● **PROBLEM 1**
In the Ross Matheson profile, what was his highest singles ranking, and on what date did he reach it?
● **PROBLEM 2**
Echo the Ross Matheson profile word for word, starting at "Grand Slam doubles" and ending after "Arizona State University.".

● **SELECTED TEXT**
=== Section Start ===
Ross Matheson
- Country (sports): Great Britain
- Born: 27 May 1970 (age 54) Glasgow, Scotland
- Height: 6 ft 4 in (193 cm)
- Turned pro: 1992
- Plays: Right-handed
- Prize money: $79,011

Singles
- Career record: 1-4
- Career titles: 0
- Highest ranking: No. 241 (12 Jun 1995)

Grand Slam singles results
- Wimbledon: 1R (1993, 1995)

Doubles
- Career record: 2-5
- Career titles: 0
- Highest ranking: No. 216 (28 Aug 1995)

Grand Slam doubles results
- Wimbledon: 2R (1995, 1996)

= Ross Matheson (tennis) =

British tennis player

Ross Matheson (born 27 May 1970) is a former professional tennis player from Scotland.

==College tennis==
Matheson played collegiate tennis in the United States, first at the University of Oklahoma and then at Arizona State University.
=== Section End ===
(Page-level text extractions)
=== Section Start ===
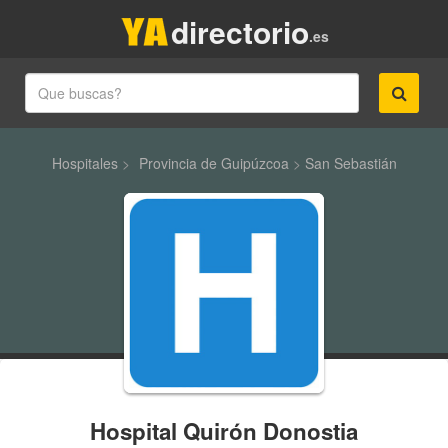
directorio
.es
Hospitales
>
Provincia de Guipúzcoa
>
San Sebastián
Hospital Quirón Donostia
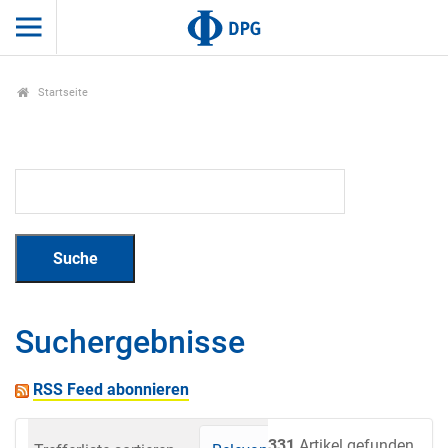
Startseite
Suchergebnisse
RSS Feed abonnieren
331
Artikel gefunden.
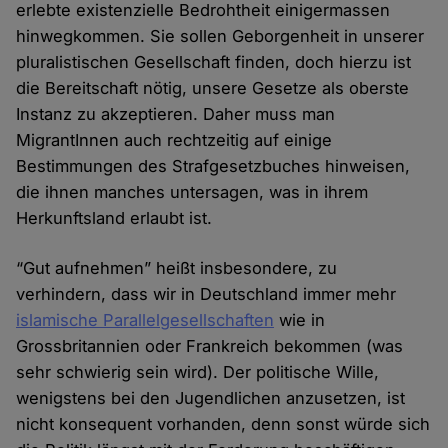
erlebte existenzielle Bedrohtheit einigermassen
hinwegkommen. Sie sollen Geborgenheit in unserer
pluralistischen Gesellschaft finden, doch hierzu ist
die Bereitschaft nötig, unsere Gesetze als oberste
Instanz zu akzeptieren. Daher muss man
MigrantInnen auch rechtzeitig auf einige
Bestimmungen des Strafgesetzbuches hinweisen,
die ihnen manches untersagen, was in ihrem
Herkunftsland erlaubt ist.
“Gut aufnehmen” heißt insbesondere, zu
verhindern, dass wir in Deutschland immer mehr
islamische Parallelgesellschaften
wie in
Grossbritannien oder Frankreich bekommen (was
sehr schwierig sein wird). Der politische Wille,
wenigstens bei den Jugendlichen anzusetzen, ist
nicht konsequent vorhanden, denn sonst würde sich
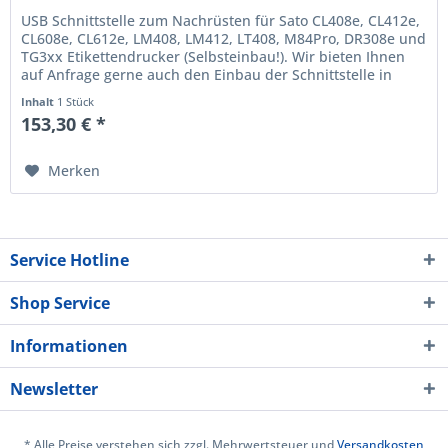
USB Schnittstelle zum Nachrüsten für Sato CL408e, CL412e,
CL608e, CL612e, LM408, LM412, LT408, M84Pro, DR308e und
TG3xx Etikettendrucker (Selbsteinbau!). Wir bieten Ihnen
auf Anfrage gerne auch den Einbau der Schnittstelle in
Ihren...
Inhalt
1 Stück
153,30 € *
Merken
Service Hotline
Shop Service
Informationen
Newsletter
* Alle Preise verstehen sich zzgl. Mehrwertsteuer und
Versandkosten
=== Section End ===
● **RESULT 1**
No. 241, on 12 June 1995.

● **RESULT 2**
Grand Slam doubles results
- Wimbledon: 2R (1995, 1996)

= Ross Matheson (tennis) =

British tennis player

Ross Matheson (born 27 May 1970) is a former professional tennis player from Scotland.

==College tennis==
Matheson played collegiate tennis in the United States, first at the University of Oklahoma and then at Arizona State University.